Here are 7 ways to manage and cope with the life transition.
1. Accept the change as normal
Your life is a series of transitions. The only thing you can be sure about is change. Sometimes change can be dramatic such as comes from death, a firing, or separation.
The quicker you can accept the changes the easier it will be for you to move through it into a new life.
2. Don’t be afraid to feel what you are experiencing
The worst thing you can do is to repress your emotions. The more you push the emotions away, the worse you will make it for yourself.
You may find it hard to connect with your pain, sadness, and fear. It might feel like they are taking over your life. Despite the intensity of your feelings and sensations, the more you can learn to live with them the less you will feel constricted by them.
One way to move through these intense sensations and emotions is to use deep breathing, meditation, and prayer. These are ways to ground yourself in your body, heart, and head.

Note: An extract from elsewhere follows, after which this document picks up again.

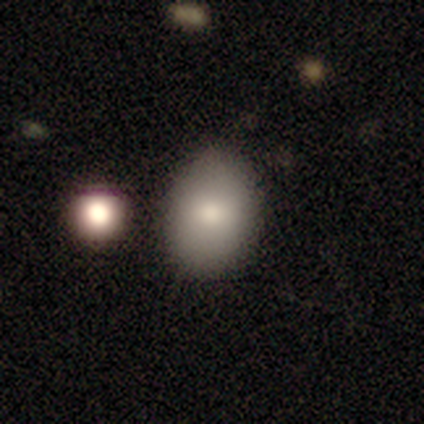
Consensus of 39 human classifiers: Morphology: type=smooth (87%); roundness=in between (62%); merging=none (69%).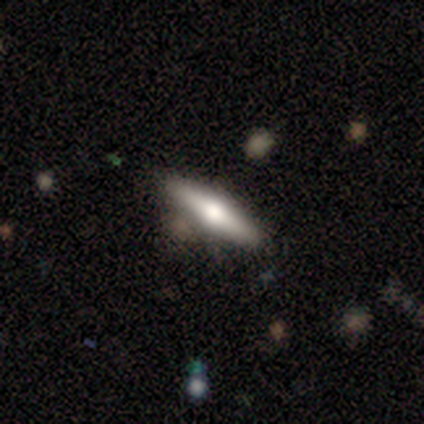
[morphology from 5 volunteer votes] A featured or disk galaxy (80%) viewed edge-on (100%) with a rounded central bulge (100%). Merging: none (80%).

3. Take the time to grieve what you lost
To be open to the future you need to let go of what you have lost whether that is a person, pet, job, or relationship. Part of grieving is to feel your loss as I described above. The important thing is finding safe places to feel the intensity of your emotions.
You will most likely feel comfortable to do this in a place where you have some privacy and presence of a friend, family member, or professional you trust.

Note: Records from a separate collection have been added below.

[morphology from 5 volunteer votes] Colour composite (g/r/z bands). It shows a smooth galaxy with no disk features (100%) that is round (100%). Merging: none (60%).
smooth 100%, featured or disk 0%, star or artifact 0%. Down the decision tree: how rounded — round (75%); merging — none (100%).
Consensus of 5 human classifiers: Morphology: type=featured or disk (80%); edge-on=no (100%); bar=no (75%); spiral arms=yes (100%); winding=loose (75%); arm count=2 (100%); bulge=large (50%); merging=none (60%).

Find the courage to verbalize what you have been through as long as it does not become like a repeating record.
Express your emotions in whatever way it is safe for you and the people around you. If you feel like crying let out the tears.
Going through transitions takes a lot of energy. It is vital for you to make sure you are eating well, getting plenty of sleep and not afraid to ask for help.
You might want to let go of some of your extra duties, if possible, to give yourself more time to take care of yourself.
Learn to be gentle with yourself as you move through this challenging time. You can be your own worst enemy. Give yourself extra space to prepare for a new chapter in your life.
5. Remember your life values
It can be easy to lose yourself during this time of transition when it feels like the world has turned upside down.
Take time to reflect on what is important to you as you start to build the new normal for your life.
What do you need to keep doing that gives you life? Is there something new you want to try in your life? During this time of transition might be the perfect time to try it!
6. See the world with fresh eyes
As you move through the grief, you will begin to see the world with fresh new eyes. Sometimes you need something dramatic to happen to open yourself to new possibilities.
Maybe it is something you have always wanted to do but have been too afraid to try.
7. The grief will pass
Going through physical, emotional, mental and spiritual transformation is intense. Avoiding intensity through drugs and alcohol can be tempting. But in the end, if you can find the courage to face this, head on, you are going to make a faster recovery.
Your emotions are constantly changing. Just remind yourself your intense feelings and sensations will pass. The more you can face your feelings and sensation the less hold they will have on you and the quicker they will pass.
You have no reason to fear change.
Change is the one guarantee of life. The best attitude is to accept that change will happen, expected or not.
When you have experienced some form of loss, it is better for you to face it. But you need to give yourself time to work through it.
You need to acknowledge that you are going to require extra care during this time of transition. Make sure you are getting your needs met and that you have a safe space to release your sadness and anger.
Have family and friends you trust to walk with you through this journey. And, when your friends and family are not enough, find a coach, or counselor who can journey with you helping you to reconnect with your inner wisdom, courage, and strength.
Openly facing the challenges of life transitions, you will find greater purpose and meaning in life as you grow mentally, emotionally, spiritually and physically through the forces of change.